▼
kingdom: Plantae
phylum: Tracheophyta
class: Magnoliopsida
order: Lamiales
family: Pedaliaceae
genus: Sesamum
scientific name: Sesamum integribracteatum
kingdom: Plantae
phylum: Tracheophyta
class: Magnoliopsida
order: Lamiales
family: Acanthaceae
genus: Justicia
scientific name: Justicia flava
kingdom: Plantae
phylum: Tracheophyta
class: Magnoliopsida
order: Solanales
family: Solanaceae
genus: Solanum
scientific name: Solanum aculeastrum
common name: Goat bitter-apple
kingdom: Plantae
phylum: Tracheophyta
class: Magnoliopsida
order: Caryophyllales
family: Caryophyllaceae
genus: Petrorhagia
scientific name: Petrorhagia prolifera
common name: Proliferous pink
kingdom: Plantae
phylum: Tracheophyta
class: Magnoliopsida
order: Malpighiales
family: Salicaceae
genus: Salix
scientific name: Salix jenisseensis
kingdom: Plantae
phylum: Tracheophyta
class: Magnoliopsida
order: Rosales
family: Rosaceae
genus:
▲
[Problem to work on] Extract all of the lines above and reproduce each one word for word, keeping their original order.

[Written answer]
kingdom: Plantae
phylum: Tracheophyta
class: Magnoliopsida
order: Lamiales
family: Pedaliaceae
genus: Sesamum
scientific name: Sesamum integribracteatum
kingdom: Plantae
phylum: Tracheophyta
class: Magnoliopsida
order: Lamiales
family: Acanthaceae
genus: Justicia
scientific name: Justicia flava
kingdom: Plantae
phylum: Tracheophyta
class: Magnoliopsida
order: Solanales
family: Solanaceae
genus: Solanum
scientific name: Solanum aculeastrum
common name: Goat bitter-apple
kingdom: Plantae
phylum: Tracheophyta
class: Magnoliopsida
order: Caryophyllales
family: Caryophyllaceae
genus: Petrorhagia
scientific name: Petrorhagia prolifera
common name: Proliferous pink
kingdom: Plantae
phylum: Tracheophyta
class: Magnoliopsida
order: Malpighiales
family: Salicaceae
genus: Salix
scientific name: Salix jenisseensis
kingdom: Plantae
phylum: Tracheophyta
class: Magnoliopsida
order: Rosales
family: Rosaceae
genus:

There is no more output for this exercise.